Zeno leans forward in his chair. His aching hip, the tinnitus in his left ear, the eighty-six years he has lived on earth, the near-infinity of decisions that have led him to this moment—all of it fades. Alex stands alone in the karaoke light and looks out over the empty chairs as though he gazes not into the second story of a dilapidated public library in a little town in central Idaho but into the green hills surrounding the ancient kingdom of Tyre.

“I,” he says in his high and gentle voice, “am Aethon, a simple shepherd from Arkadia, and the tale I have to tell is so ludicrous, so incredible, that you’ll never believe a word of it—and yet, it’s true. For I, the one they called birdbrain and nincompoop—yes, I, dull-witted muttonheaded lamebrained Aethon—once traveled all the way to the edge of the earth and beyond, to the glimmering gates of Cloud Cuckoo Land, where no one wants for anything and a book containing all knowledge—”

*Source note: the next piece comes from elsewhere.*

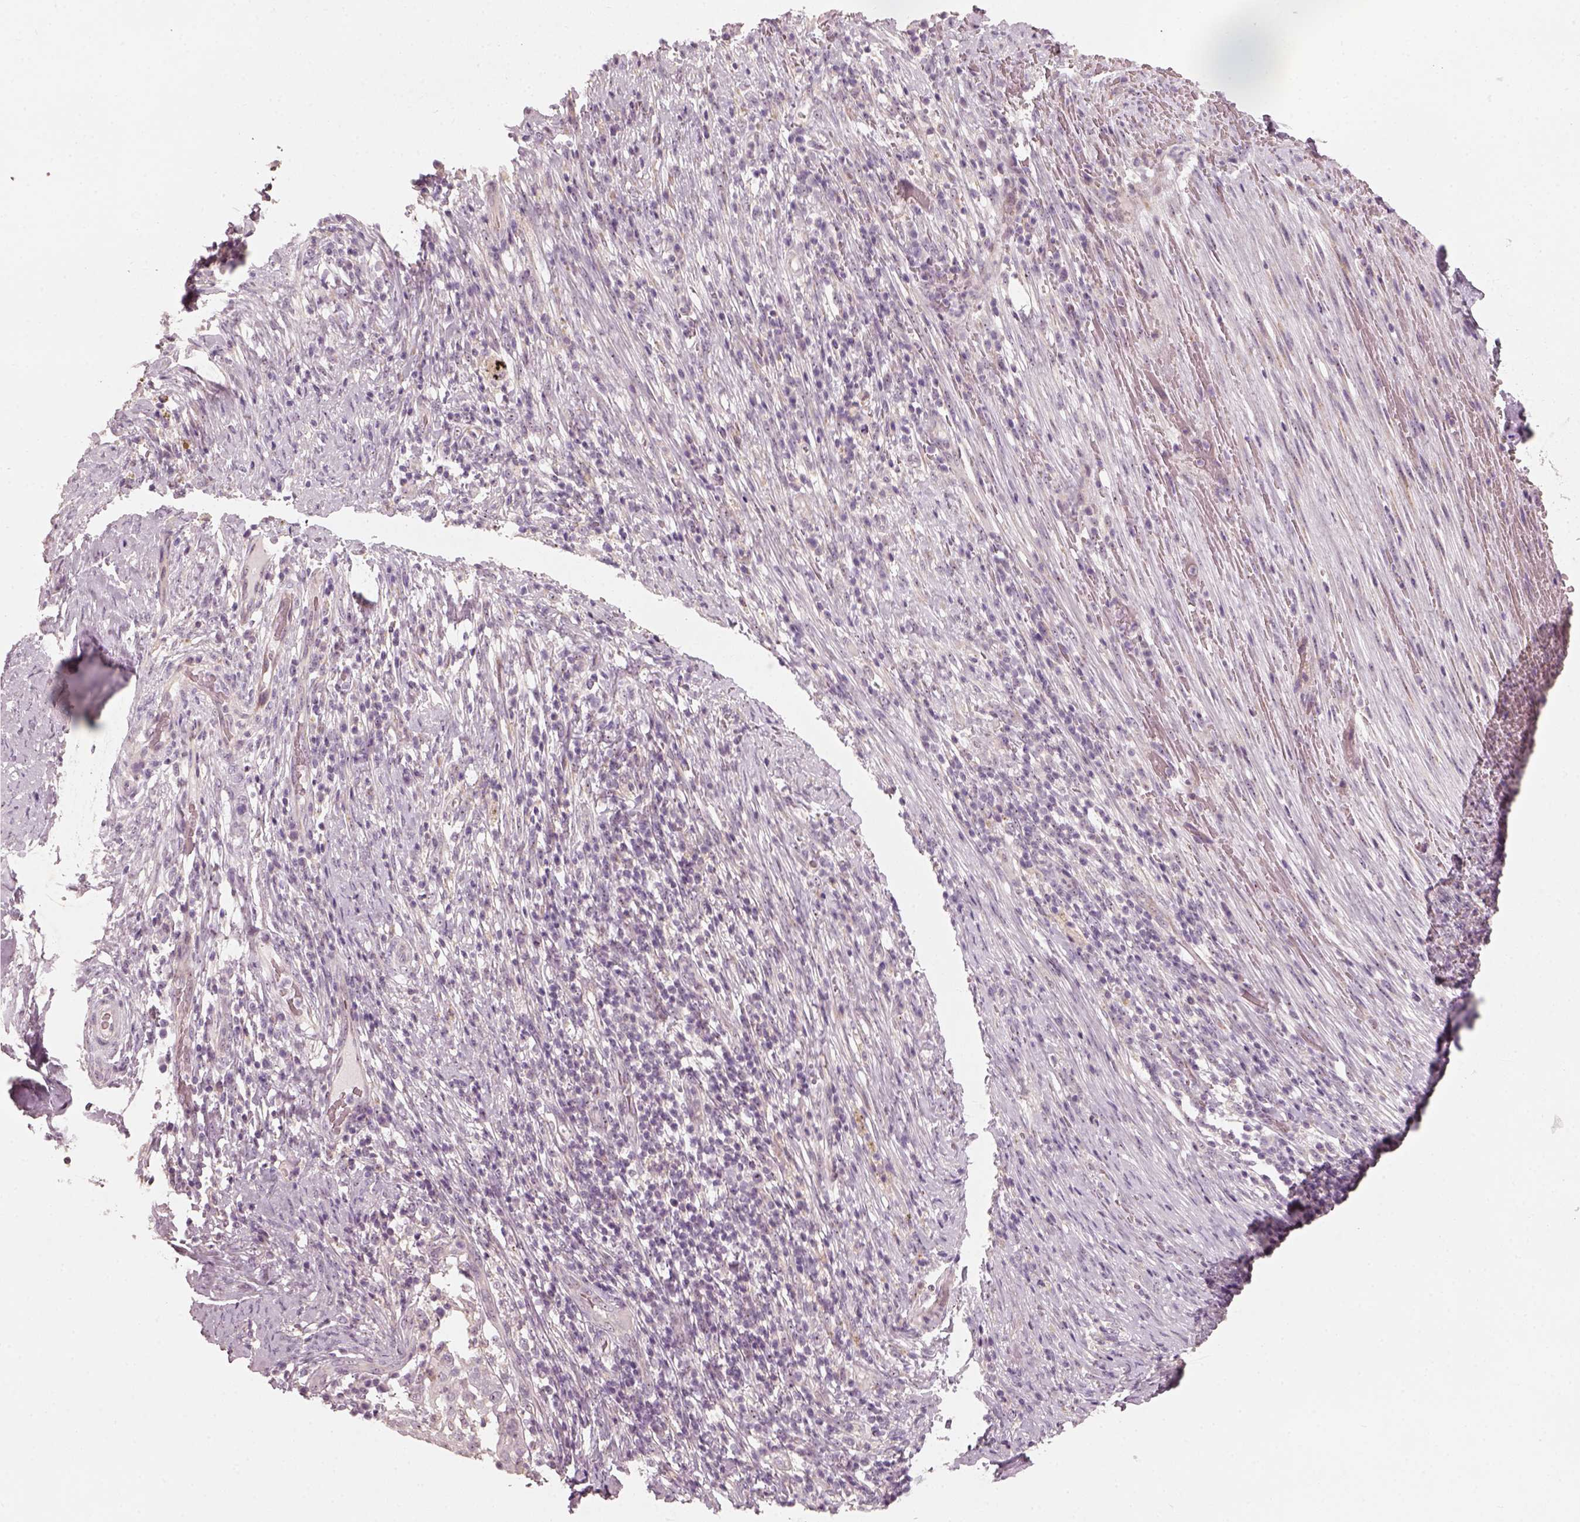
{"staining": {"intensity": "negative", "quantity": "none", "location": "none"}, "tissue": "cervical cancer", "cell_type": "Tumor cells", "image_type": "cancer", "snomed": [{"axis": "morphology", "description": "Squamous cell carcinoma, NOS"}, {"axis": "topography", "description": "Cervix"}], "caption": "Immunohistochemistry photomicrograph of neoplastic tissue: cervical squamous cell carcinoma stained with DAB demonstrates no significant protein expression in tumor cells. The staining was performed using DAB to visualize the protein expression in brown, while the nuclei were stained in blue with hematoxylin (Magnification: 20x).", "gene": "CDS1", "patient": {"sex": "female", "age": 51}}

From downstairs comes the bang of what sounds to Zeno very much like a gunshot. Rachel drops a tombstone; Olivia flinches; Christopher ducks.

The music plays, the clouds twist on their threads, Natalie’s hand hovers over her laptop, a second bang reverberates up through the floor, and fear, like a long dark finger, reaches across the room and touches Zeno where he sits.

In the spotlight, Alex bites his lower lip and glances at Zeno. One heartbeat. Two. Your grandma in the audience might sneeze. Someone’s baby might cry. One of you might forget a line. Whatever happens, we’ll keep the story going.

“But first,” Alex continues, returning his gaze to the space above the empty chairs, “I should start at the beginning,” and Natalie changes the music and Christopher changes the light from white to green and Rachel steps onstage carrying three cardboard sheep.